Microsoft Build 2019
What Can We Expect?
It’s that time of year again; the Microsoft Build Conference is almost here. Every year, the conference brings together developers and software engineers, offering them the opportunity to learn about new innovations, gain hands-on experience and collaborate with peers. The conference is also the time when Microsoft typically announces new updates for its platforms and services. Let’s take a look at what we can expect from Microsoft Build 2019.
How to Watch Microsoft Build?
The official dates for this year’s Microsoft Build developer conference are the 6th to the 8th of May, in Seattle at the Washington State Convention Center. Interestingly this is at the same time as Google’s I/O developer conference, starting on the 7th of May. The first day is usually live-streamed, giving everyone the opportunity to learn about the biggest announcements. The following days focus more on training sessions for developers and engineers, although many of these sessions will also be streamed.
You can expect to hear from prominent players within Microsoft including CEO Satya Nadella and Joe Belfiore, the lead of the Windows Experience team. The full session list is now live and will continue to be populated over the next few days leading up to the conference. Keep your eyes peeled and stay tuned for announcements as they are unveiled.
The Developer Sessions
There are already hundreds of sessions taking place at Build this year, with more to be announced over the coming days. There will be sessions diving into everything from Windows 10 to mixed reality. The key themes for the sessions are:
Building applications for the cloud - sessions helping developers migrate their applications to the cloud, offering hands-on experience with tools like Azure Kubernetes Service (AKS).
Creating machine learning models - sessions covering the use of Azure Machine Learning, Azure Databricks and ONNX to build, train and deploy AI and machine learning models.
Collaborating with peers - hands-on learning with sessions for tools such as Visual Studio.
Increasing productivity with DevOps - using Azure DevOps technologies to build end-to-end continuous delivery pipelines.
Deploying cross-platform applications - explaining how frameworks like Xamarin and .NET can help access customers on all platforms.
Delving into mixed reality - exploring how mixed reality can help blend physical and digital worlds and investigating the service hardware and tools available today.
Bringing IoT to all devices - sessions helping connect devices to the cloud using flexible IoT solutions.
Developing the next generation - sessions for students to help ignite their passion for coding, including the Imagine Cup World Championship and the Student Zone.

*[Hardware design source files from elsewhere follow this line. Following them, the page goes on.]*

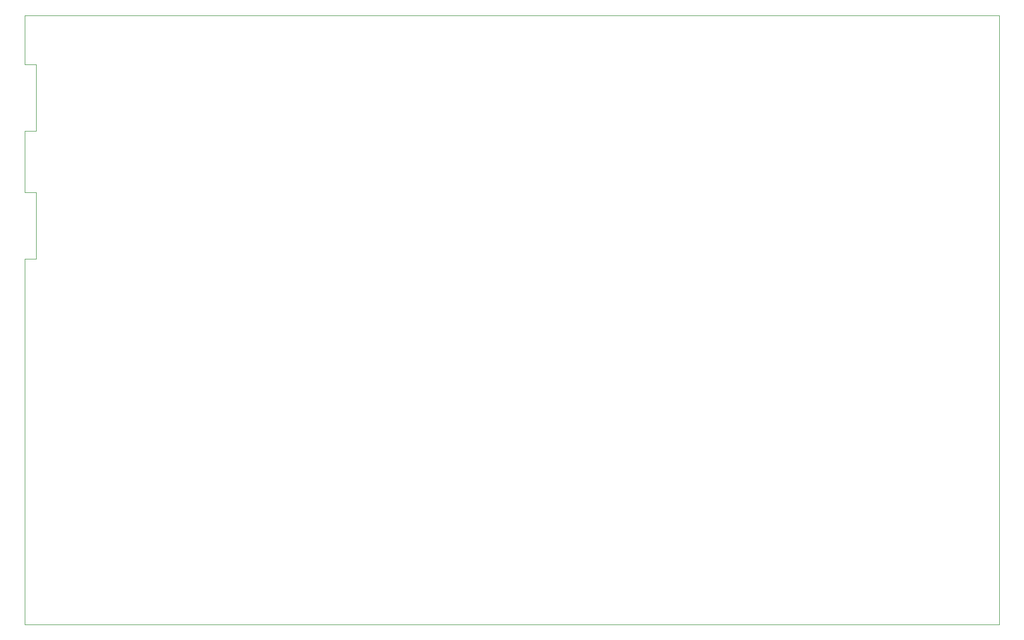
<source format=gbr>
G04 #@! TF.GenerationSoftware,KiCad,Pcbnew,9.0.0-9.0.0-2~ubuntu24.04.1*
G04 #@! TF.CreationDate,2025-03-10T11:07:59+01:00*
G04 #@! TF.ProjectId,Transmitter,5472616e-736d-4697-9474-65722e6b6963,rev?*
G04 #@! TF.SameCoordinates,Original*
G04 #@! TF.FileFunction,Profile,NP*
%FSLAX46Y46*%
G04 Gerber Fmt 4.6, Leading zero omitted, Abs format (unit mm)*
G04 Created by KiCad (PCBNEW 9.0.0-9.0.0-2~ubuntu24.04.1) date 2025-03-10 11:07:59*
%MOMM*%
%LPD*%
G01*
G04 APERTURE LIST*
G04 #@! TA.AperFunction,Profile*
%ADD10C,0.050000*%
G04 #@! TD*
G04 APERTURE END LIST*
D10*
X215000000Y-150000000D02*
X55000000Y-150000000D01*
X55000000Y-89916000D02*
X55000000Y-150000000D01*
X55000000Y-68961000D02*
X55000000Y-78994000D01*
X56896000Y-68961000D02*
X55000000Y-68961000D01*
X56896000Y-78994000D02*
X56896000Y-89916000D01*
X215000000Y-50000000D02*
X215000000Y-150000000D01*
X56896000Y-58039000D02*
X56896000Y-68961000D01*
X56896000Y-89916000D02*
X55000000Y-89916000D01*
X56896000Y-78994000D02*
X55000000Y-78994000D01*
X55000000Y-50000000D02*
X55000000Y-58039000D01*
X55000000Y-50000000D02*
X215000000Y-50000000D01*
X56896000Y-58039000D02*
X55000000Y-58039000D01*
M02*

</source>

Exploring innovative solutions - highly disruptive solutions will be showcased in the Startup Gallery, giving attendees the chance to vote for a winner.

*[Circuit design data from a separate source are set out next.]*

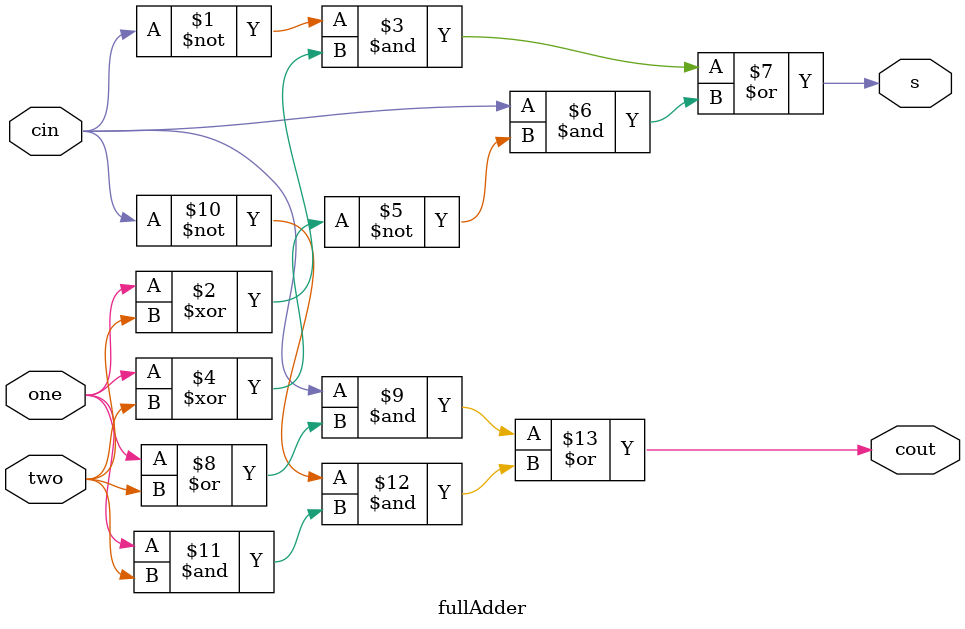
<source format=v>
module alu(SW, KEY, LEDR, HEX0, HEX1, HEX2, HEX3, HEX4, HEX5);
	input [7:0] SW;
	input [2:0] KEY;
	output [7:0] LEDR;
	output [6:0] HEX0, HEX1, HEX2, HEX3, HEX4, HEX5;
	
	aluOut alu0 (
		.A(SW[7:4]),
		.B(SW[3:0]),
		.func(KEY[2:0]),
		.out(LEDR[7:0])
	);
	
	wire [3:0] B;
	assign B = SW[3:0];
	wire [3:0] A;
	assign A = SW[7:4];
	wire [3:0] Aout30;
	assign Aout30 = LEDR[3:0];
	wire [3:0] Aout74;
	assign Aout74 = LEDR[7:4];
	
	seven_seg_decoder hx0 (B, HEX0);
	
	seven_seg_decoder hx1 (4'b0000, HEX1);
	
	seven_seg_decoder hx2 (A, HEX2);
	
	seven_seg_decoder hx3 (4'b0000, HEX3);
	
	seven_seg_decoder hx4 (Aout30, HEX4);
	
	seven_seg_decoder hx5 (Aout74, HEX5);
	
endmodule

module aluOut(A, B, func, out);
	input [3:0] A;
	input [3:0] B;
	input [2:0] func;
	output [7:0]out;
	wire carry_AB;
	wire [3:0]sum_AB;
	rippleAdder4bit r1(A, B, 1'b0, carry_AB, sum_AB);
	
	wire carry_A1;
	wire [3:0]sum_A1;
	rippleAdder4bit r2(A, 4'b0001, 1'b0, carry_A1, sum_A1);
	
	reg [7:0]out;
	
	always @(*)
	begin
		case(func)
			3'b000: out = {3'b000, carry_A1, sum_A1};
			3'b001: out = {3'b000, carry_AB, sum_AB};
			3'b010: out = {4'b0000, A + B};
			3'b011: out = {A | B, A ^ B};
			3'b100: out = (A | B != 4'b0000) ? 8'b00000001 : 8'b00000000; 
			3'b101: out = {A, B};
			default: out = 8'b00000000;
		endcase
	end

endmodule

module seven_seg_decoder(S,HEX0); // FROM LAB2
	input [3:0]S;
	output [6:0]HEX0;
	
	assign HEX0[0] = (~S[3]&~S[2]&~S[1]&S[0])|(~S[3]&S[2]&~S[1]&~S[0])|(S[3]&S[2]&~S[1]&S[0])|(S[3]&~S[2]&S[1]&S[0]);
	assign HEX0[1] = (S[3]&S[2]&~S[0])|(~S[3]&S[2]&~S[1]&S[0])|(S[3]&S[1]&S[0])|(S[2]&S[1]&~S[0]);
	assign HEX0[2] = (~S[3]&~S[2]&S[1]&~S[0])|(S[3]&S[2]&S[1])|(S[3]&S[2]&~S[0]);
	assign HEX0[3] = (~S[3]&~S[2]&~S[1]&S[0])|(~S[3]&S[2]&~S[1]&~S[0])|(S[3]&~S[2]&S[1]&~S[0])|(S[2]&S[1]&S[0]);
	assign HEX0[4] = (~S[3]&S[0])|(~S[3]&S[2]&~S[1])|(~S[2]&~S[1]&S[0]);
	assign HEX0[5] = (~S[3]&~S[2]&S[0])|(~S[3]&~S[2]&S[1])|(~S[3]&S[1]&S[0])|(S[3]&S[2]&~S[1]&S[0]);
	assign HEX0[6] = (~S[3]&~S[2]&~S[1])|(~S[3]&S[2]&S[1]&S[0])|(S[3]&S[2]&~S[1]&~S[0]);
endmodule

module rippleAdder4bit(a, b, cin, cout, s); // FROM LAB3 PART2
	input [3:0] a;
	input [3:0] b;
	input cin;
	output cout;
	output [3:0] s;
	wire c1, c2, c3;
	
	fullAdder f0(
		.one(a[0]),
		.two(b[0]),
		.cin(cin),
		.cout(c1),
		.s(s[0])
	);
	
	fullAdder f1(
		.one(a[1]),
		.two(b[1]),
		.cin(c1),
		.cout(c2),
		.s(s[1])
	);
	
	fullAdder f2(
		.one(a[2]),
		.two(b[2]),
		.cin(c2),
		.cout(c3),
		.s(s[2])
	);
	
	fullAdder f3(
		.one(a[3]),
		.two(b[3]),
		.cin(c3),
		.cout(cout),
		.s(s[3])
	);
	
endmodule

module fullAdder(one, two, cin, cout, s); // FROM LAB3 PART2
	input one, two, cin;
	output cout, s;
	
	assign s = ~cin & (one^two) | cin & ~(one ^ two);
	assign cout = cin & (one|two) | ~cin & (one&two);
endmodule

</source>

While Microsoft Build is touted as a developer event it is also an opportunity for the company to outline a bit of vision. As far as we’re aware, the vision will be focused around the cloud and Office 365. There will no doubt be a few big keynotes around cloud, artificial intelligence and the Internet of Things. Here is what we’re expecting in terms of visionary statements:
Microsoft Azure - expect some announcements around Microsoft Azure’s’ core productivity market in a bid to rival competition for AI and IoT from other providers.
New cognitive services - anticipate a new suite of AI services that developers can use for applications.
Windows and developers tools - while not as groundbreaking as some of the other news, Windows is used by many developers to create applications every day. New tools will hopefully include the Windows Insider application, a Progressive Web App, known as Catnip. Developers should get the opportunity to feedback and contribute to its development.
Microsoft has also taken much more on an interest lately in being a stronger and more responsible entity. As part of its visionary statements, we can expect to hear more about how the company is using its technology for good.
What we all want to find out, is whether this year’s Build conference will come with any big announcements. The main rumour so far is that Microsoft might be about to introduce Windows Core OS. This would be a significant revamp of Windows 10 and bring new life to the operating system. The user interface is reported to be more modular and streamlined in preparation for various form factors such as the folding PC. There is also the chance that Microsoft could unveil further plans for the Windows Lite. The new version of Windows only runs Progressive Web Apps in order to better target Chrome OS.
We assume that, like last year, it’s unlikely that Microsoft will make any major hardware announcements or release any Surface refreshes. However, that doesn't mean that hardware won’t be part of the keynote speech. Previous years have seen the CEO talk of collaboration between the company and third-party hardware providers, for example the integration of Cortana with Amazon’s Alexa Assistant. However, previous hype about the release of Microsoft’s Project Andromeda dual-screen phone seems to have now been shelved.
To find out more about Microsoft's efforts to move Edge to the open-sourced Chromium project, the company’s latest efforts with AI and upcoming features for Windows 10, we’re all going to have to listen in on the day. It’s expected that Microsoft will deliver a live stream of the keynote sessions, all of which will be held on the first day of the conference, starting at 8.30am PT. Tune in on the day to find out what Microsoft have in store.